The Old Family
and how we got here
Like her husband, Catherine was born in Tanderagee and married in Lurgan before having a family with births both in Ireland and Scotland. Her surname was Kearney and her parents were Henry Kearney and Ellen Holmes, according to the Mormons database, although I haven't seen proof of this.
The surname Kearney is the equivalent of the Scottish Cairney so this is how the family name was written in Scotland. They wouldn't argue as they couldn't read or write, going by the x marks on the registers. Her son Patrick could at least sign his name and was possibly a beneficiary of a good Scots education.

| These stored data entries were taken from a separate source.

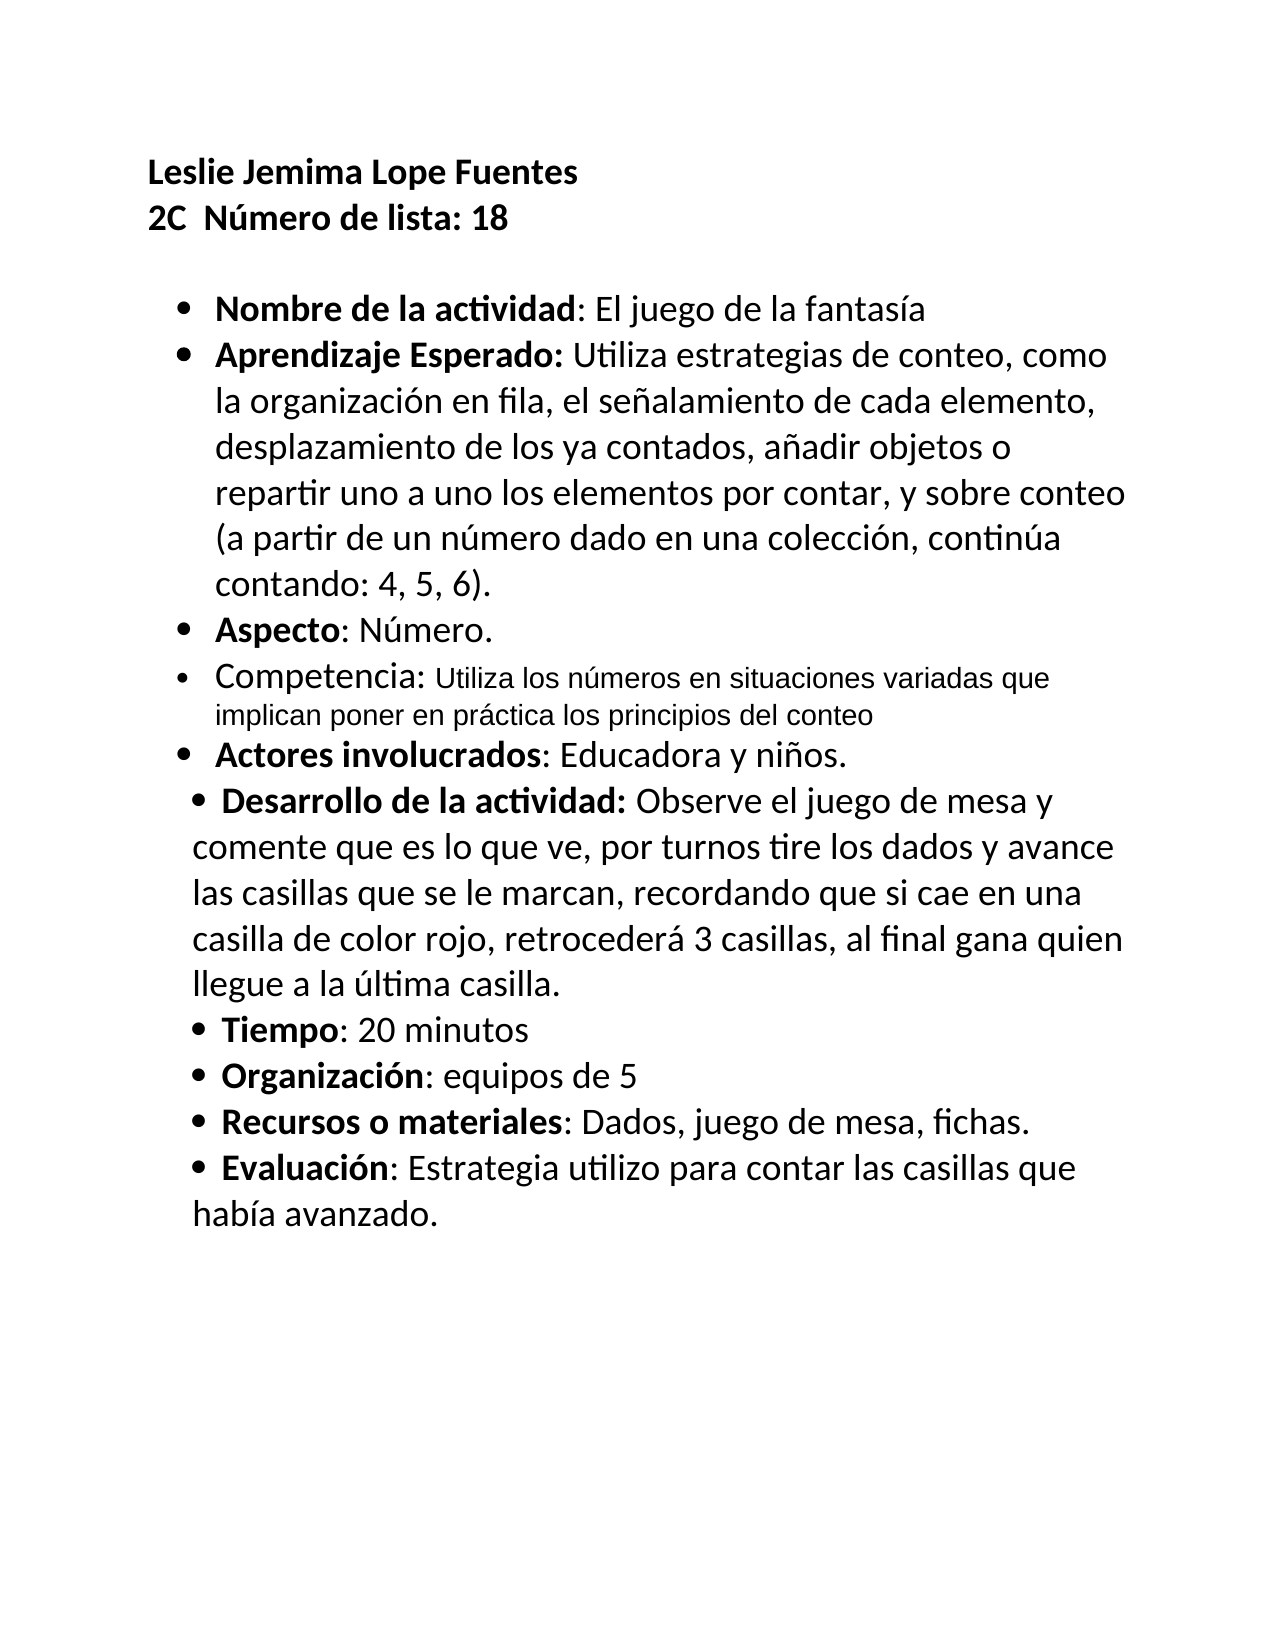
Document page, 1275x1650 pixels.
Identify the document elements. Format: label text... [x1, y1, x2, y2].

list Tiempo: 20 minutos [192, 1006, 1127, 1052]
text 2C Número de lista: 18 [148, 193, 1127, 239]
list Competencia: Utiliza los números en situaciones variadas que implican poner en práctica los principios del conteo [177, 652, 1127, 731]
list Organización: equipos de 5 [192, 1052, 1127, 1098]
list Desarrollo de la actividad: Observe el juego de mesa y comente que es lo que ve, por turnos tire los dados y avance las casillas que se le marcan, recordando que si cae en una casilla de color rojo, retrocederá 3 casillas, al final gana quien llegue a la última casilla. [192, 777, 1127, 1006]
list Actores involucrados: Educadora y niños. [177, 731, 1127, 777]
list Recursos o materiales: Dados, juego de mesa, fichas. [192, 1098, 1127, 1144]
list Evaluación: Estrategia utilizo para contar las casillas que había avanzado. [192, 1144, 1127, 1235]
list Aspecto: Número. [177, 606, 1127, 652]
text Leslie Jemima Lope Fuentes [148, 148, 1127, 193]
list Nombre de la actividad: El juego de la fantasía [177, 285, 1127, 331]
list Aprendizaje Esperado: Utiliza estrategias de conteo, como la organización en fila, el señalamiento de cada elemento, desplazamiento de los ya contados, añadir objetos o repartir uno a uno los elementos por contar, y sobre conteo (a partir de un número dado en una colección, continúa contando: 4, 5, 6). [177, 331, 1127, 606]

Little is known of Catherine until 1871, the first census with the family in Scotland. They were living in Holygate in Broxburn and Catherine was a housekeeper as well as a mother of four. Whether the housekeeping was at another house or whether having two Irish labourers living with them made her a housekeeper of her own home, I'm not sure. Ten years later there were seven children with her and no boarders but a year later she had no husband as he died over in Kinghorn in, to us, mysterious circumstances. That left her with seven children aged 16 or under. Her eldest son had left home to work but, as he never married and he was back in the house along with his mother and younger siblings by the next census, you get the feeling he stepped in to be the substitute Dad. One of the sons was Barnerd and that is definitely how it was spelt in the ledger. If you adopt a broad Ulster accent and say Bernard you can see how the census enumerator could think that was how it was spelt.

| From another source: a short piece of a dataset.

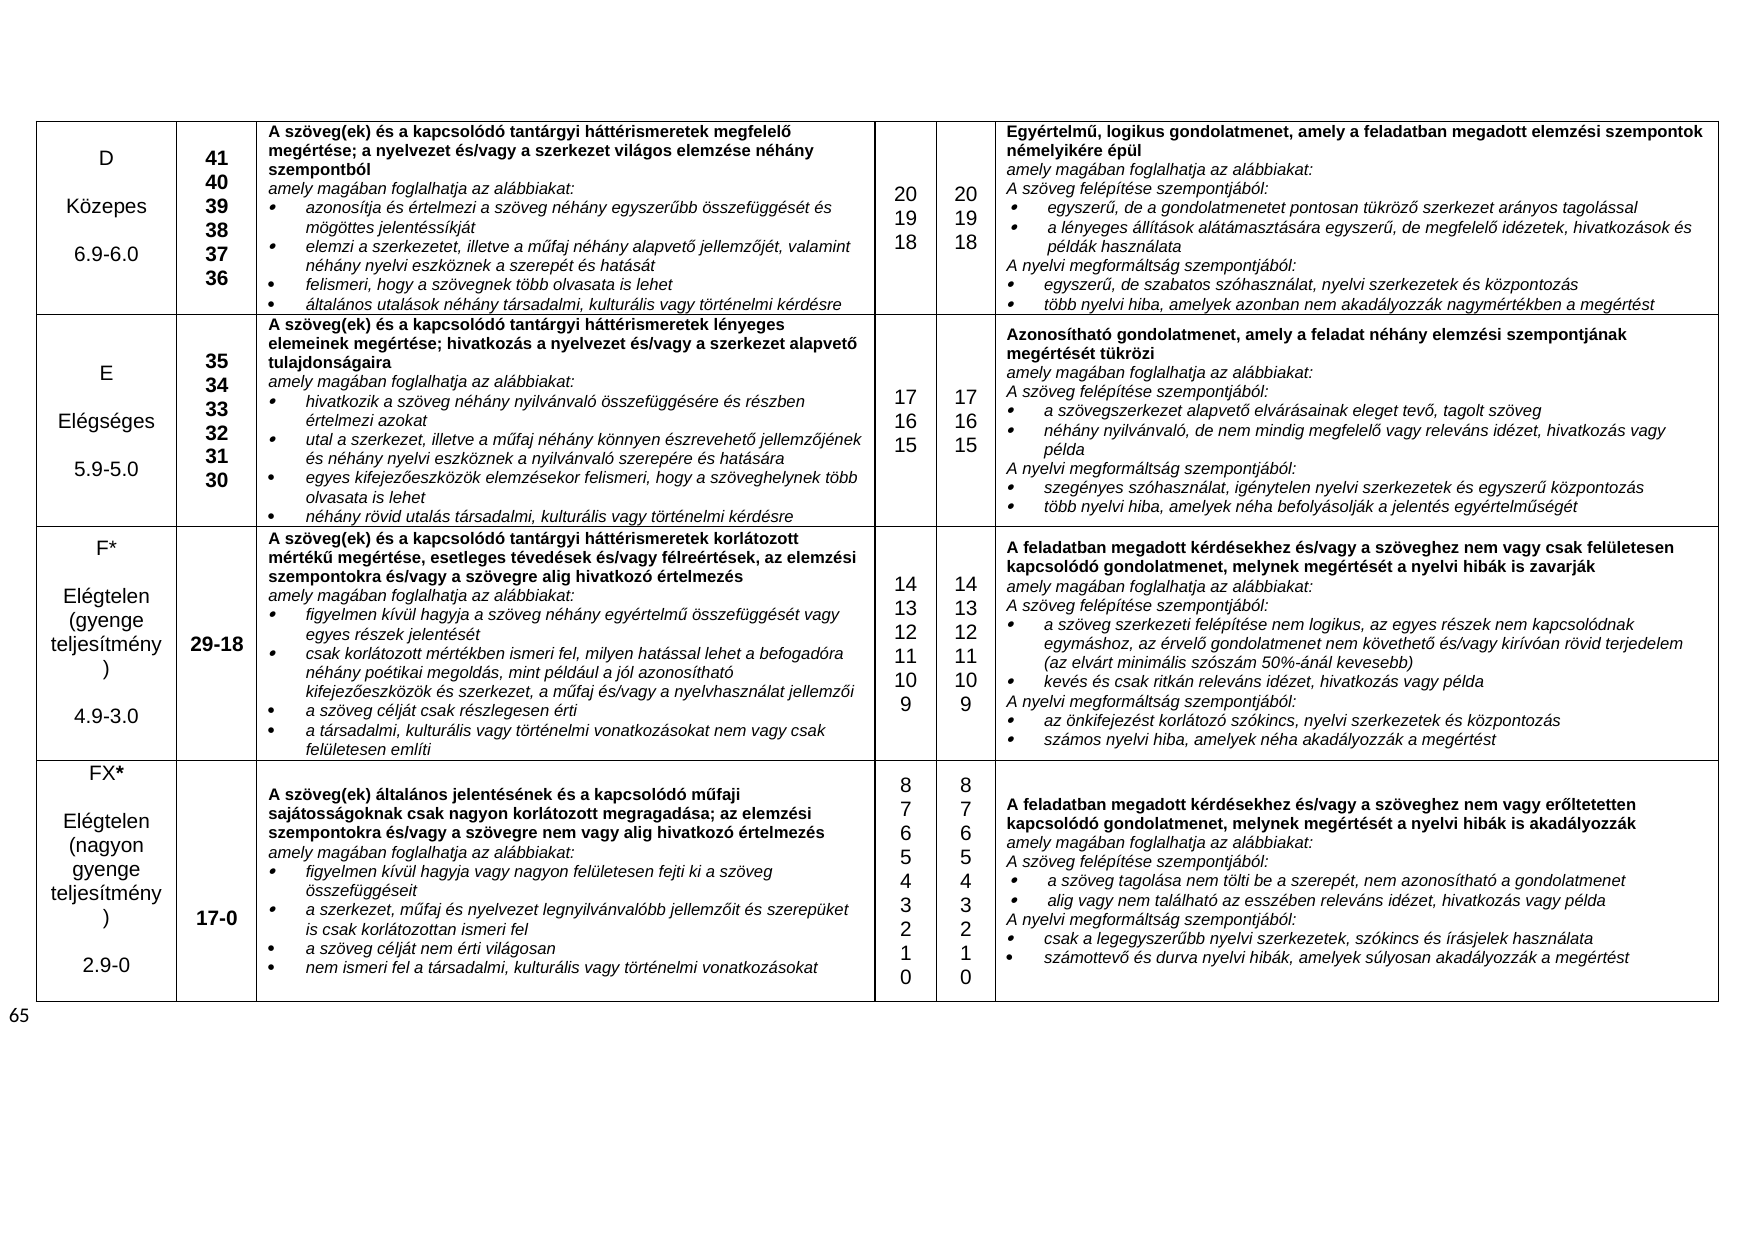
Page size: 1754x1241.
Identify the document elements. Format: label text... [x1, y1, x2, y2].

Having been in Airdrie, Broxburn/Uphall, East and West Calder and Bathgate she continued to move round and Philpstoun, Craigton and Bridgend were next, all with eldest son Patrick. Even in the last two censuses, when she was over sixty she was noted as being a housekeeper. An ordinary housewife wouldn't usually be noted as such so it seems she still was working at an advanced age. The Bridgend address intrigued me as Auldhill Entry is a street of houses which are definitely not a hundred years old. They are part of the planned village of the 1930s. I can only surmise that the original Bridgend Rows were known as Auldhill Entry at the time of the census. Then again, given that the enumerator had Bridgend as a part of Carriden maybe we shouldn't look too deeply at anything else in the data.
At her death, her father, whose first name wasn't known, was marked as an Oilworks Labourer. This suggested that her parents had come over from Ireland as well but I'm afraid there is no tangible sign of them.
Catherine was the first in a line of three Catherine Kellys. She became one when she married Hugh Kelly, her daughter was born with the name and by dint of the illegicimacy so was the next one.